BEGIN

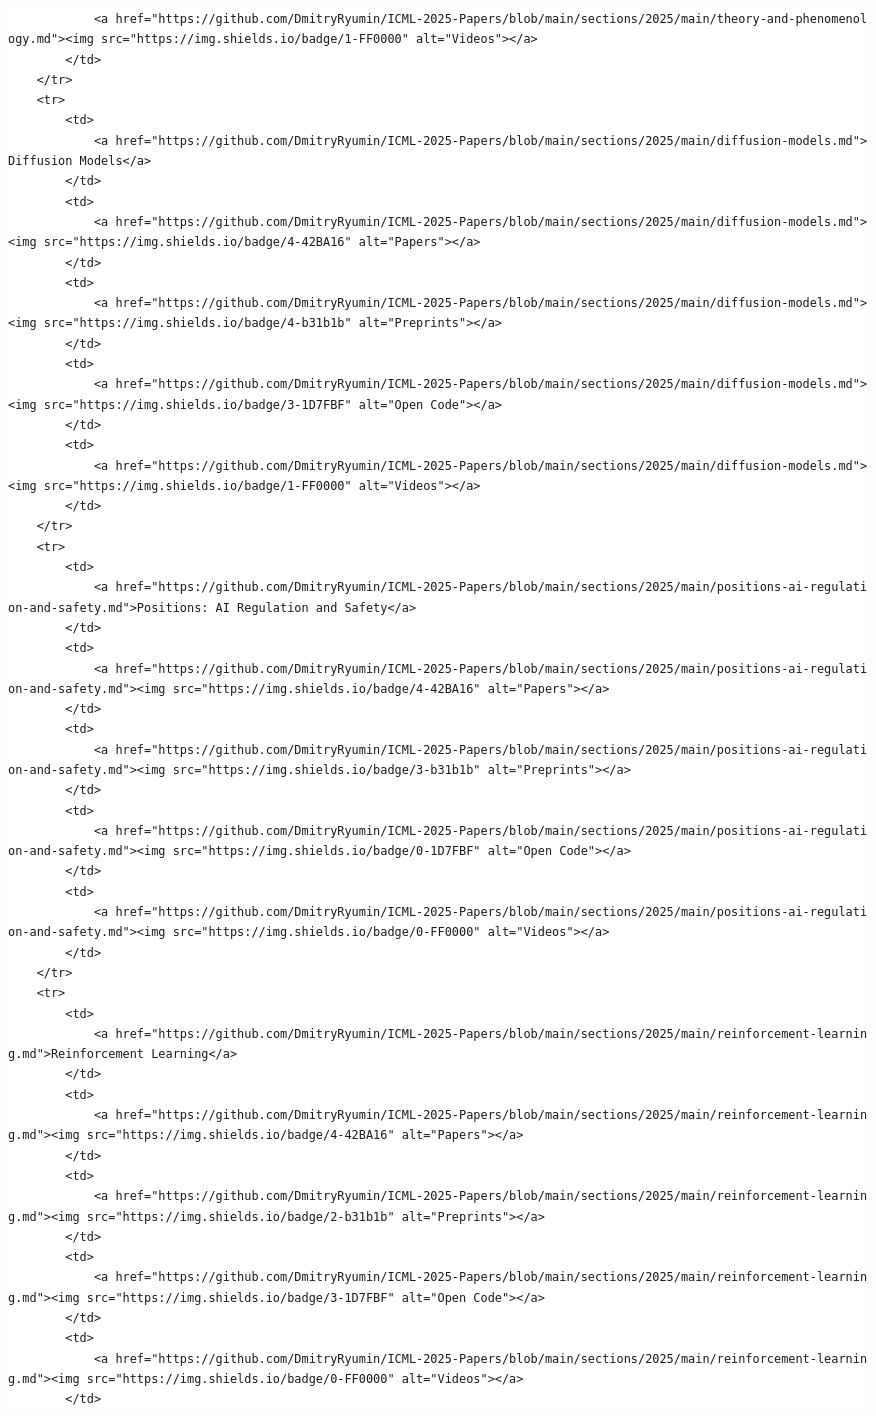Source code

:                 <a href="https://github.com/DmitryRyumin/ICML-2025-Papers/blob/main/sections/2025/main/theory-and-phenomenology.md"><img src="https://img.shields.io/badge/1-FF0000" alt="Videos"></a>
            </td>
        </tr>
        <tr>
            <td>
                <a href="https://github.com/DmitryRyumin/ICML-2025-Papers/blob/main/sections/2025/main/diffusion-models.md">Diffusion Models</a>
            </td>
            <td>
                <a href="https://github.com/DmitryRyumin/ICML-2025-Papers/blob/main/sections/2025/main/diffusion-models.md"><img src="https://img.shields.io/badge/4-42BA16" alt="Papers"></a>
            </td>
            <td>
                <a href="https://github.com/DmitryRyumin/ICML-2025-Papers/blob/main/sections/2025/main/diffusion-models.md"><img src="https://img.shields.io/badge/4-b31b1b" alt="Preprints"></a>
            </td>
            <td>
                <a href="https://github.com/DmitryRyumin/ICML-2025-Papers/blob/main/sections/2025/main/diffusion-models.md"><img src="https://img.shields.io/badge/3-1D7FBF" alt="Open Code"></a>
            </td>
            <td>
                <a href="https://github.com/DmitryRyumin/ICML-2025-Papers/blob/main/sections/2025/main/diffusion-models.md"><img src="https://img.shields.io/badge/1-FF0000" alt="Videos"></a>
            </td>
        </tr>
        <tr>
            <td>
                <a href="https://github.com/DmitryRyumin/ICML-2025-Papers/blob/main/sections/2025/main/positions-ai-regulation-and-safety.md">Positions: AI Regulation and Safety</a>
            </td>
            <td>
                <a href="https://github.com/DmitryRyumin/ICML-2025-Papers/blob/main/sections/2025/main/positions-ai-regulation-and-safety.md"><img src="https://img.shields.io/badge/4-42BA16" alt="Papers"></a>
            </td>
            <td>
                <a href="https://github.com/DmitryRyumin/ICML-2025-Papers/blob/main/sections/2025/main/positions-ai-regulation-and-safety.md"><img src="https://img.shields.io/badge/3-b31b1b" alt="Preprints"></a>
            </td>
            <td>
                <a href="https://github.com/DmitryRyumin/ICML-2025-Papers/blob/main/sections/2025/main/positions-ai-regulation-and-safety.md"><img src="https://img.shields.io/badge/0-1D7FBF" alt="Open Code"></a>
            </td>
            <td>
                <a href="https://github.com/DmitryRyumin/ICML-2025-Papers/blob/main/sections/2025/main/positions-ai-regulation-and-safety.md"><img src="https://img.shields.io/badge/0-FF0000" alt="Videos"></a>
            </td>
        </tr>
        <tr>
            <td>
                <a href="https://github.com/DmitryRyumin/ICML-2025-Papers/blob/main/sections/2025/main/reinforcement-learning.md">Reinforcement Learning</a>
            </td>
            <td>
                <a href="https://github.com/DmitryRyumin/ICML-2025-Papers/blob/main/sections/2025/main/reinforcement-learning.md"><img src="https://img.shields.io/badge/4-42BA16" alt="Papers"></a>
            </td>
            <td>
                <a href="https://github.com/DmitryRyumin/ICML-2025-Papers/blob/main/sections/2025/main/reinforcement-learning.md"><img src="https://img.shields.io/badge/2-b31b1b" alt="Preprints"></a>
            </td>
            <td>
                <a href="https://github.com/DmitryRyumin/ICML-2025-Papers/blob/main/sections/2025/main/reinforcement-learning.md"><img src="https://img.shields.io/badge/3-1D7FBF" alt="Open Code"></a>
            </td>
            <td>
                <a href="https://github.com/DmitryRyumin/ICML-2025-Papers/blob/main/sections/2025/main/reinforcement-learning.md"><img src="https://img.shields.io/badge/0-FF0000" alt="Videos"></a>
            </td>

END

● WHAT THE EXERCISE ASKS
Excluding the images, copy all of the material above verbatim.

● REPLY
Source code

:                 <a href="https://github.com/DmitryRyumin/ICML-2025-Papers/blob/main/sections/2025/main/theory-and-phenomenology.md"><img src="https://img.shields.io/badge/1-FF0000" alt="Videos"></a>
            </td>
        </tr>
        <tr>
            <td>
                <a href="https://github.com/DmitryRyumin/ICML-2025-Papers/blob/main/sections/2025/main/diffusion-models.md">Diffusion Models</a>
            </td>
            <td>
                <a href="https://github.com/DmitryRyumin/ICML-2025-Papers/blob/main/sections/2025/main/diffusion-models.md"><img src="https://img.shields.io/badge/4-42BA16" alt="Papers"></a>
            </td>
            <td>
                <a href="https://github.com/DmitryRyumin/ICML-2025-Papers/blob/main/sections/2025/main/diffusion-models.md"><img src="https://img.shields.io/badge/4-b31b1b" alt="Preprints"></a>
            </td>
            <td>
                <a href="https://github.com/DmitryRyumin/ICML-2025-Papers/blob/main/sections/2025/main/diffusion-models.md"><img src="https://img.shields.io/badge/3-1D7FBF" alt="Open Code"></a>
            </td>
            <td>
                <a href="https://github.com/DmitryRyumin/ICML-2025-Papers/blob/main/sections/2025/main/diffusion-models.md"><img src="https://img.shields.io/badge/1-FF0000" alt="Videos"></a>
            </td>
        </tr>
        <tr>
            <td>
                <a href="https://github.com/DmitryRyumin/ICML-2025-Papers/blob/main/sections/2025/main/positions-ai-regulation-and-safety.md">Positions: AI Regulation and Safety</a>
            </td>
            <td>
                <a href="https://github.com/DmitryRyumin/ICML-2025-Papers/blob/main/sections/2025/main/positions-ai-regulation-and-safety.md"><img src="https://img.shields.io/badge/4-42BA16" alt="Papers"></a>
            </td>
            <td>
                <a href="https://github.com/DmitryRyumin/ICML-2025-Papers/blob/main/sections/2025/main/positions-ai-regulation-and-safety.md"><img src="https://img.shields.io/badge/3-b31b1b" alt="Preprints"></a>
            </td>
            <td>
                <a href="https://github.com/DmitryRyumin/ICML-2025-Papers/blob/main/sections/2025/main/positions-ai-regulation-and-safety.md"><img src="https://img.shields.io/badge/0-1D7FBF" alt="Open Code"></a>
            </td>
            <td>
                <a href="https://github.com/DmitryRyumin/ICML-2025-Papers/blob/main/sections/2025/main/positions-ai-regulation-and-safety.md"><img src="https://img.shields.io/badge/0-FF0000" alt="Videos"></a>
            </td>
        </tr>
        <tr>
            <td>
                <a href="https://github.com/DmitryRyumin/ICML-2025-Papers/blob/main/sections/2025/main/reinforcement-learning.md">Reinforcement Learning</a>
            </td>
            <td>
                <a href="https://github.com/DmitryRyumin/ICML-2025-Papers/blob/main/sections/2025/main/reinforcement-learning.md"><img src="https://img.shields.io/badge/4-42BA16" alt="Papers"></a>
            </td>
            <td>
                <a href="https://github.com/DmitryRyumin/ICML-2025-Papers/blob/main/sections/2025/main/reinforcement-learning.md"><img src="https://img.shields.io/badge/2-b31b1b" alt="Preprints"></a>
            </td>
            <td>
                <a href="https://github.com/DmitryRyumin/ICML-2025-Papers/blob/main/sections/2025/main/reinforcement-learning.md"><img src="https://img.shields.io/badge/3-1D7FBF" alt="Open Code"></a>
            </td>
            <td>
                <a href="https://github.com/DmitryRyumin/ICML-2025-Papers/blob/main/sections/2025/main/reinforcement-learning.md"><img src="https://img.shields.io/badge/0-FF0000" alt="Videos"></a>
            </td>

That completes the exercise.